While the players bonded off the court, they were fiercely competitive on it. Capacity crowds crammed into the Shalhevet gym, filling it with the sounds of bullhorns and cheers. The tournament was an opportunity for local Jewish high school students to experience the kind of high-level Jewish basketball tournament that typically takes place only on the East Coast.

“Being part of a local tournament was a phenomenal experience,” said Lior Schwartzberg, the Valley Torah boys coach. “Our games probably had about half of our campus attending.”

Katz Yeshiva High School, a Boca Raton, Fla., team, won the girls division. Valley Torah, led by guard Ryan Turell, took down the team from New Jersey’s Frisch School. Playing despite an injured wrist, Turell scored 30 points on his way to winning Most Valuable Player honors.

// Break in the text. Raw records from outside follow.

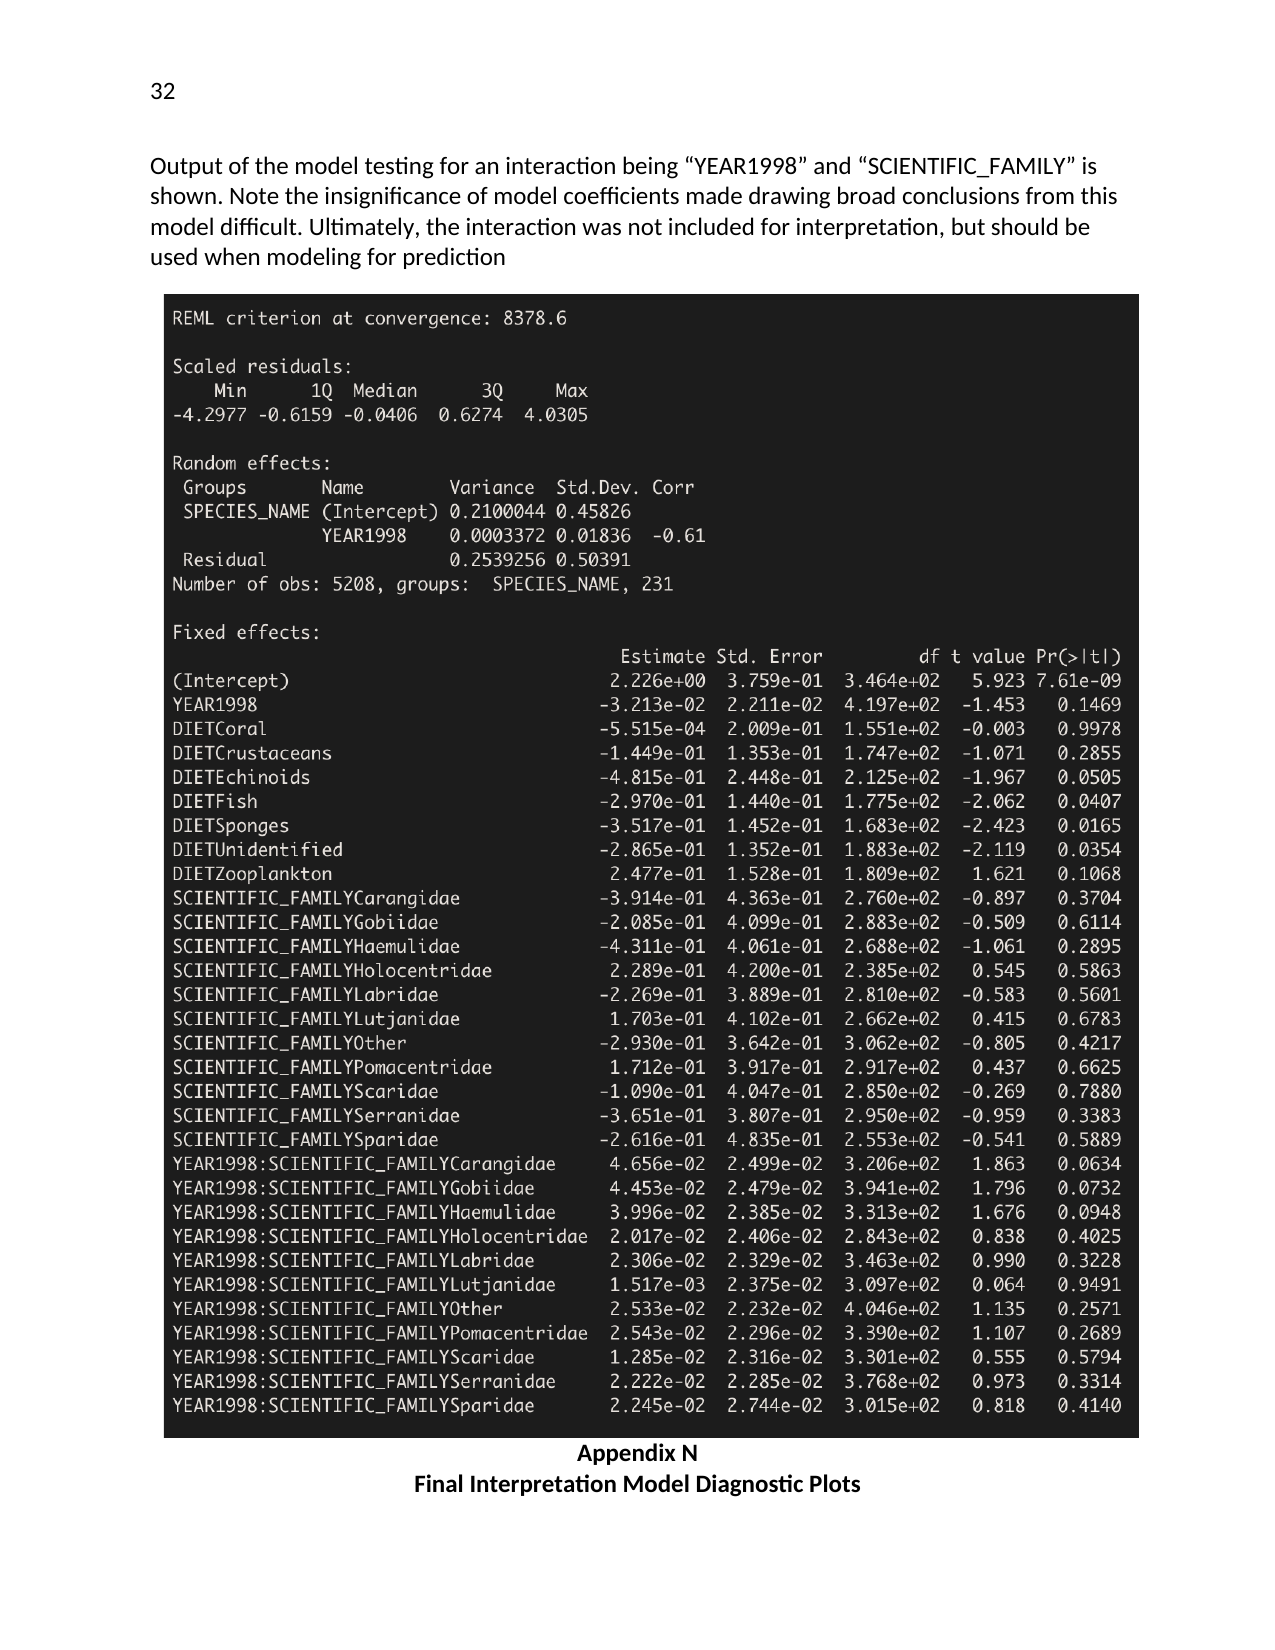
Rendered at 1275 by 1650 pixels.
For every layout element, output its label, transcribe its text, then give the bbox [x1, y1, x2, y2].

text Output of the model testing for an interaction being “YEAR1998” and “SCIENTIFIC_FAMILY” is shown. Note the insignificance of model coefficients made drawing broad conclusions from this model difficult. Ultimately, the interaction was not included for interpretation, but should be used when modeling for prediction [150, 150, 1125, 272]
text Appendix N [150, 272, 1125, 1468]
picture [163, 294, 1139, 1438]
text Final Interpretation Model Diagnostic Plots [150, 1468, 1125, 1499]
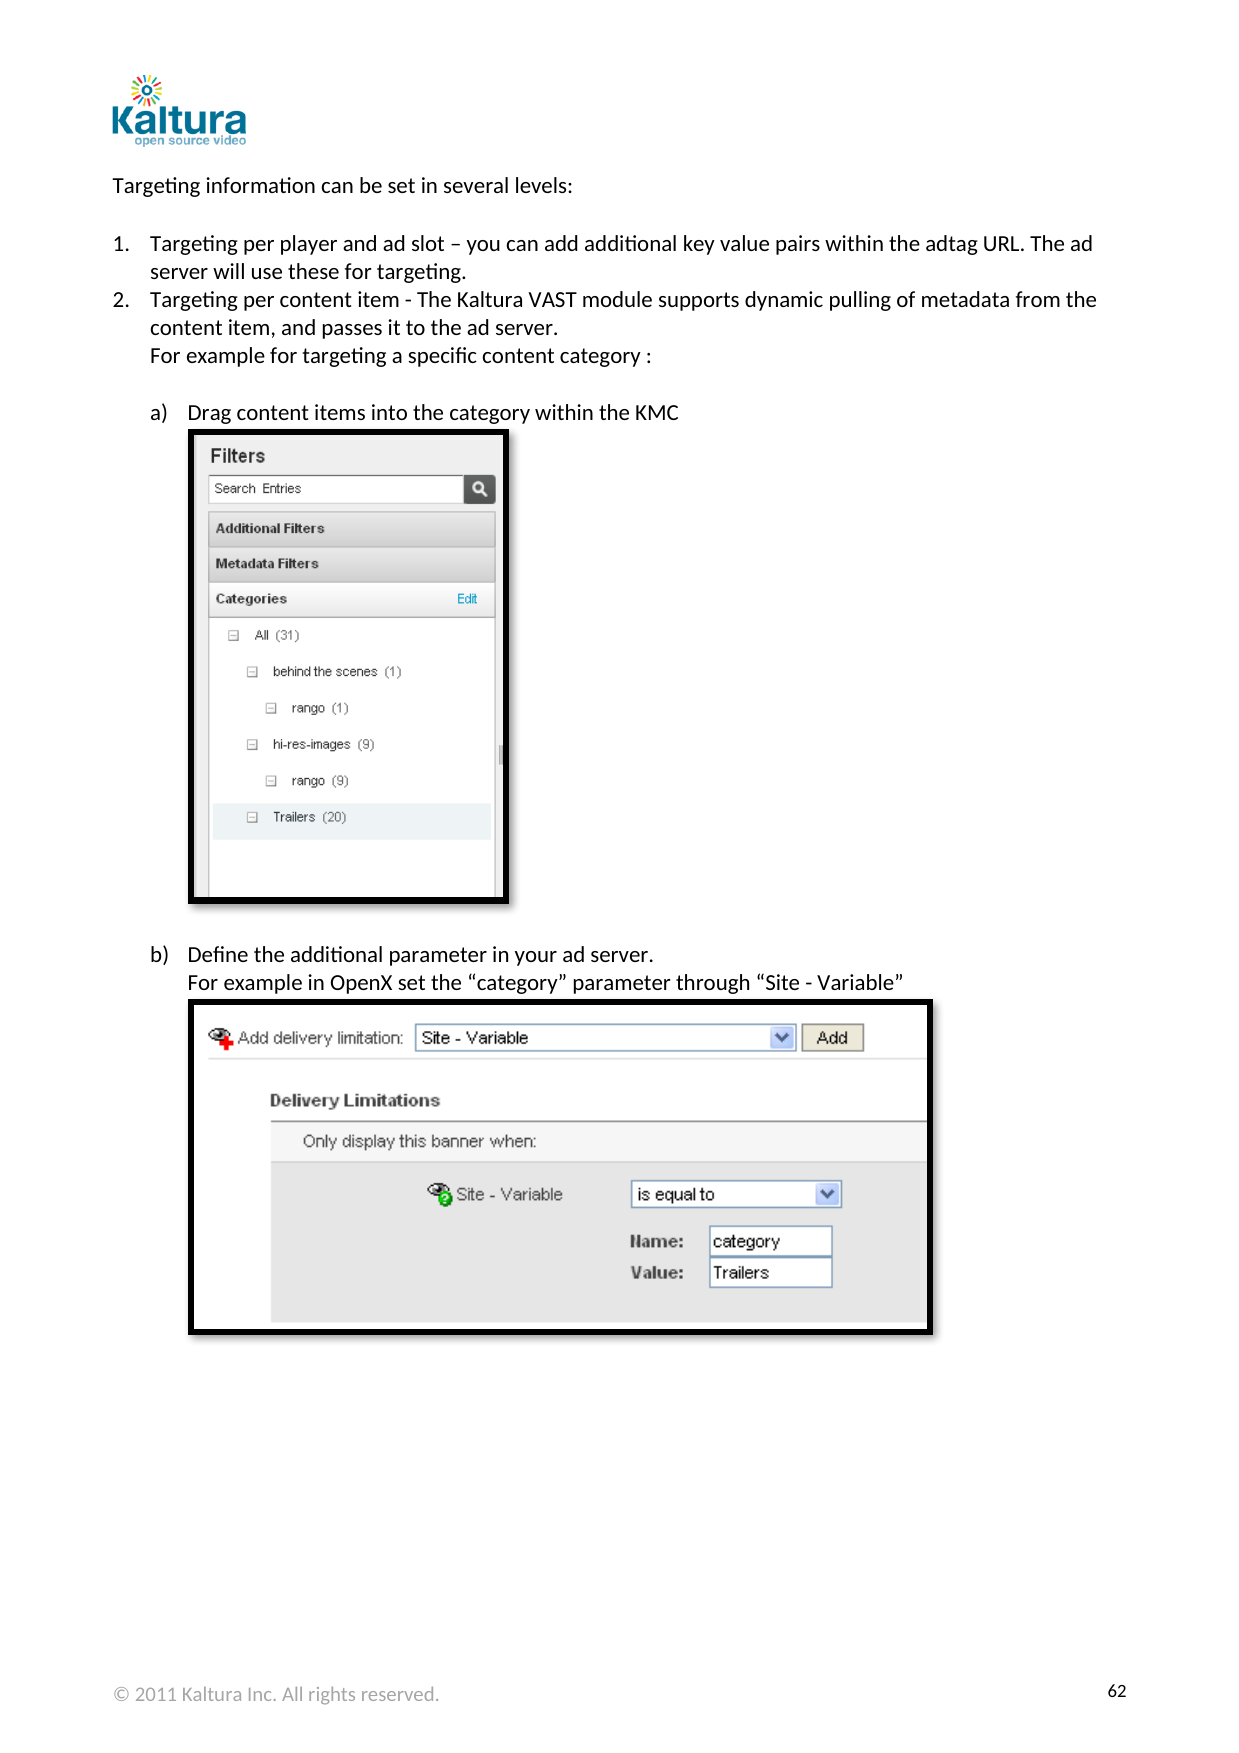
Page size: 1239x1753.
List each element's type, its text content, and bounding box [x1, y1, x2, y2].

“This was a unique and special experience,” the 6-foot-5 Turell said. “It allowed me to hang out with kids from across the country that I wouldn’t have known otherwise and establish friendships that will last a lifetime.”

Flora Glouberman, the widow of Steve Glouberman, created the tournament as a way to honor her late husband, who died in 2015 after a battle with cancer. She envisioned the tournament as a way to bring the Shalhevet and wider Jewish communities together.

Segal remembered Steve, a lawyer and YULA graduate, as “a bridge builder in the Jewish community.”

Flora and Steve’s three children, now adults, all attended Shalhevet, where Steve frequented the sidelines of its basketball games.

“I’m blown away by how big this has become,” Flora said. “It’s a testament to the people at Shalhevet who put this together and the community as a whole, opening up their homes.”

Flora was deeply involved in the tournament’s details, even hosting a Seattle team for Shabbat dinner at her Beverlywood home.

“That’s one of the aspects I really love,” she said. “These kids get to know our community and we get to know this school from Seattle.”

Just before the opening night’s tipoff, Flora was led into the gym for the unveiling of a new scoreboard bearing her husband’s name.

“I was very touched to see it,” she said. “It’s now a constant reminder to me of the love and support that the community shows to our family.”